Thursday, February 24, 2005

Chris Rock's Politics?
The last few weeks, conservative freakshow Matt Drudge has gone out of his way to try and get comedian Chris Rock fired from his Oscar-hosting duties on Sunday, because of remarks on a variety of hot-button topics. He seems to have forgotten that Rock is a comedian... but I digress. Slate's John Swansburg maintains that Rock's act is decidedly "red-state," making Drudge's mission especially foolish.
Though Drudge claims the academy "went to the gutter" by picking Rock, where it actually went was to the right. Rock may speak the irreverent language of blue comedy, but more often than not, his ideas are red-state red.

Take, for instance, the opening numbers in Bigger & Blacker, the HBO special Rock did in 1999. He begins with a discussion of the Columbine shootings, then recent, dismissing attempts to examine the shooters' psychology. "What ever happened to crazy?" he demands. He next turns to gun control, which he's against, and single mothers, whom he also doesn't like. "If a kid calls his grandma 'mama' and his mama 'Pam,' he's going to jail," Rock explains. To all the women who leave their kids at home so they can pop some bubbly at the club, Rock has this advice: "Go take care of those kids before they rob me in 10 years."

Sub a few $10 words for some F bombs, and this material could almost have come out of the hallowed jowls of William F. Buckley Jr.
Having seen Rock's show, and watched his comedy specials, I think this view is off by quite a bit. To be sure he is no partisan Democrat, but I never hear him as especially conservative, even when I occasionaly disagree with the implication of his joke (which, after all, is a joke anyway). Why is it anti-liberal to make fun of parents for regularly leaving their kids at home to pursue their own late-night social life?
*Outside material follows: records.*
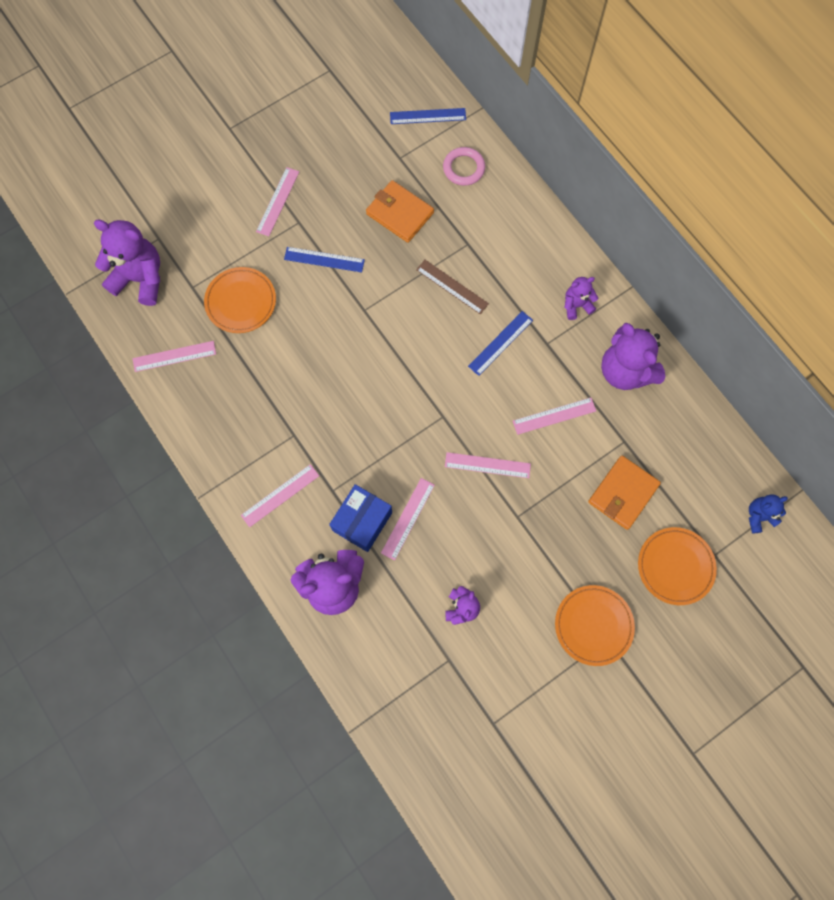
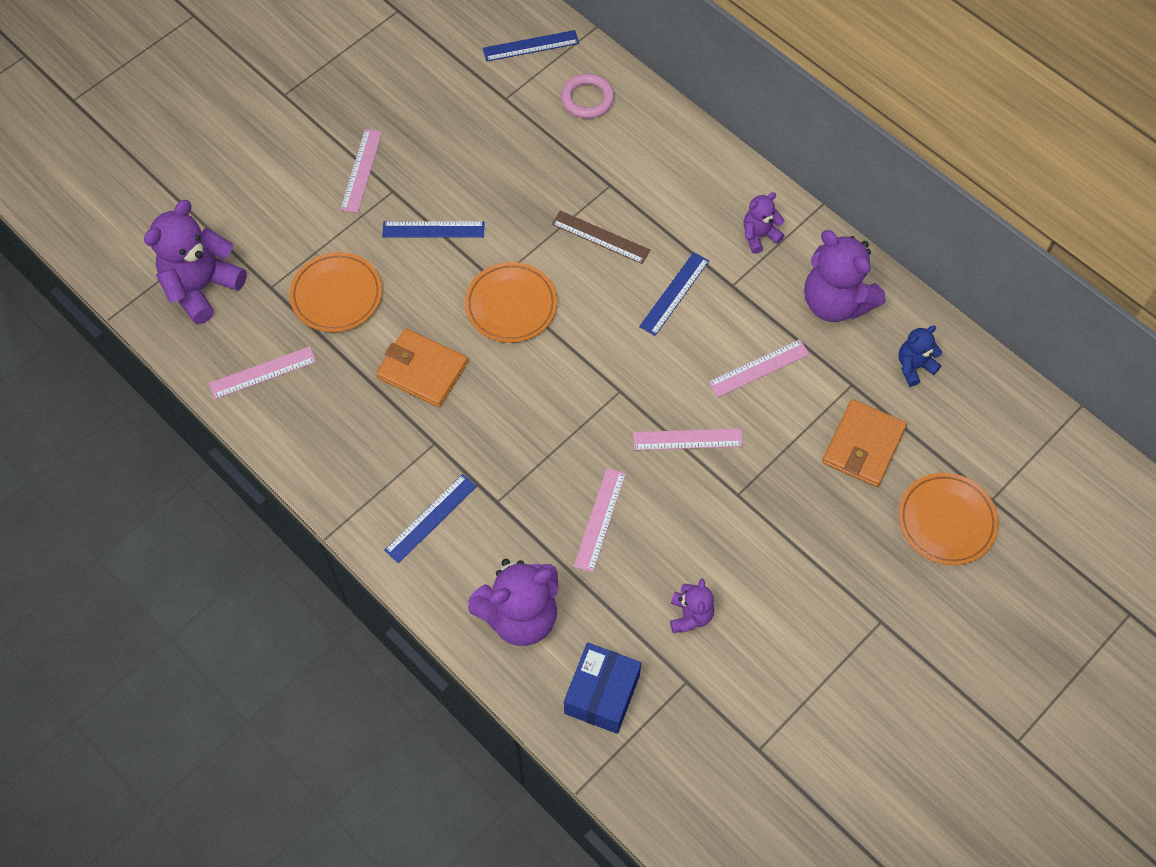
camera: 10 degrees left, 10 degrees down
(140, 278) = (202, 287): purple teddy bear -> purple teddy bear turned 60 degrees counterclockwise
(280, 495) = (431, 518): pink ruler -> blue ruler
(362, 521) = (542, 532): blue box -> blue box (602, 694)
(400, 213) = (518, 162): orange wallet -> orange wallet (422, 370)
(593, 625) = (860, 608): orange plate -> orange plate (511, 305)
(759, 516) = (1035, 445): blue teddy bear -> blue teddy bear (914, 366)

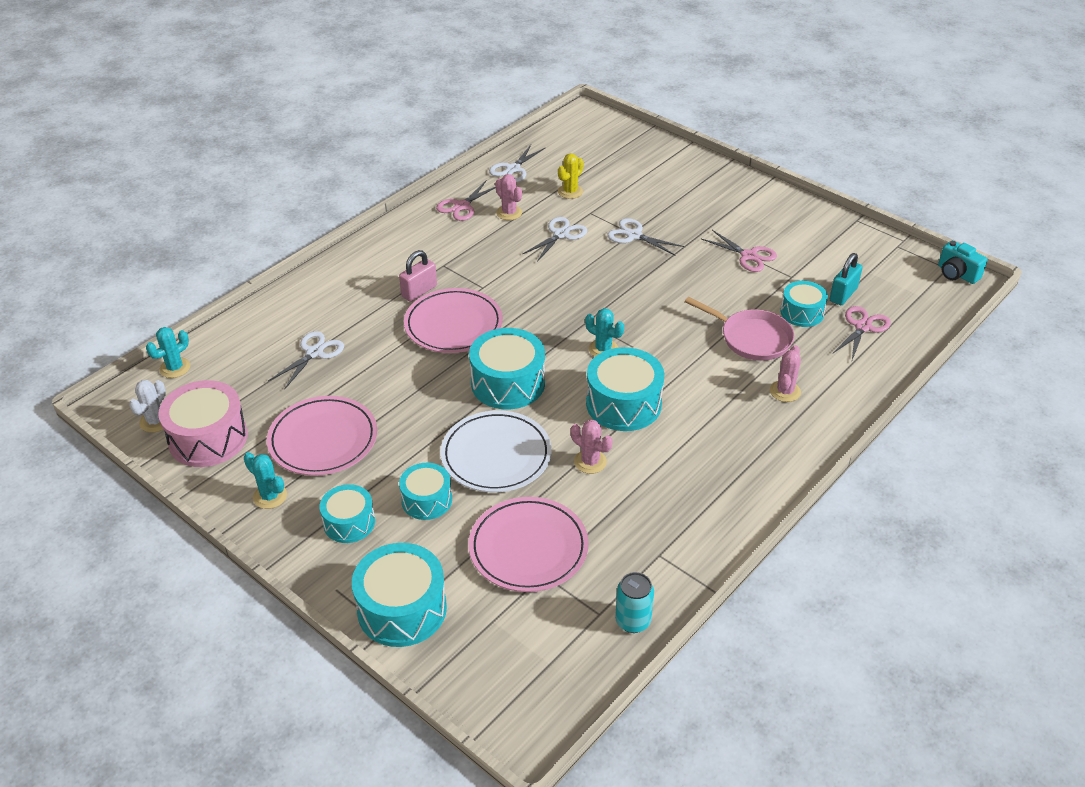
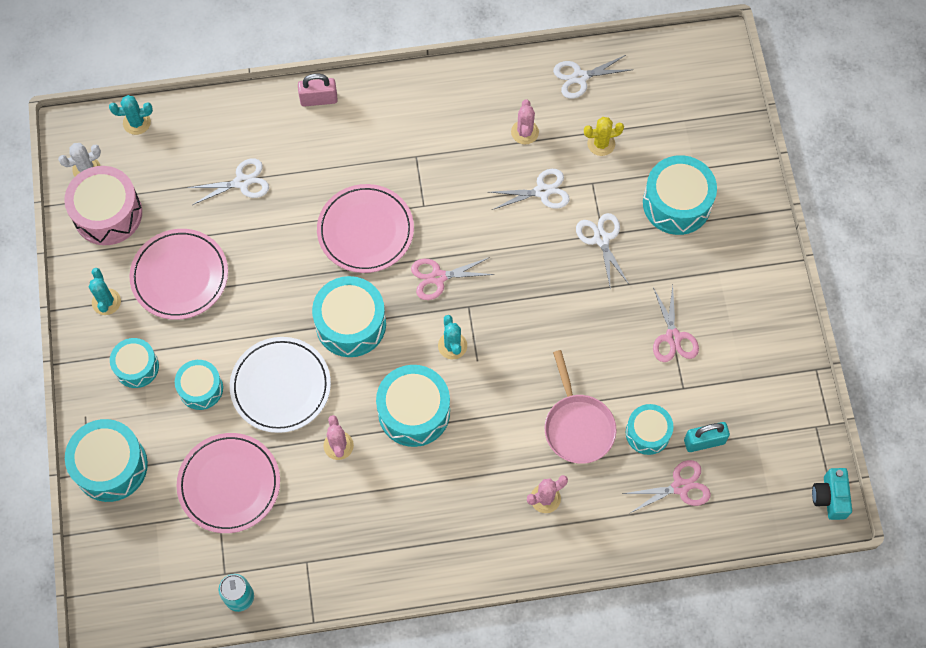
camera: 40 degrees right, 25 degrees up
(419, 291) = (372, 173): pink padlock -> pink padlock (319, 99)
(462, 206) = (493, 94): pink scissors -> pink scissors (438, 277)
(659, 193) = (677, 203): none -> turquoise drum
And to suggest--in a joke--that more parental attention can keep a kid from becoming troubled and anti-social?

Swansburg offers no evidence that Rock is "against" gun control (he may be, I don't know), and even less that he "doesn't like" single mothers. Most single mothers don't withdraw from their children to let grandma raise them, even if grandmothers play a heightened role. If Rock is critical of anything in that joke, it's of that unfortunate withdrawal from being a parent at all. Most all of us recognize that as a problem and a warning indicator for the well-being of the child's future. That is a long way from being generally critical of "single mothers."

So what is he talking about? Has anyone else gotten a more offensively conservative vibe from Chris Rock than I have? My radar for such things is usually pretty finely tuned. If he was on the college lecture circuit promoting childhood development theories, I may be a bit concerned of his direction. But he's, you know, a comedian. Sterotype and hyperbole are standard tools of the trade, no?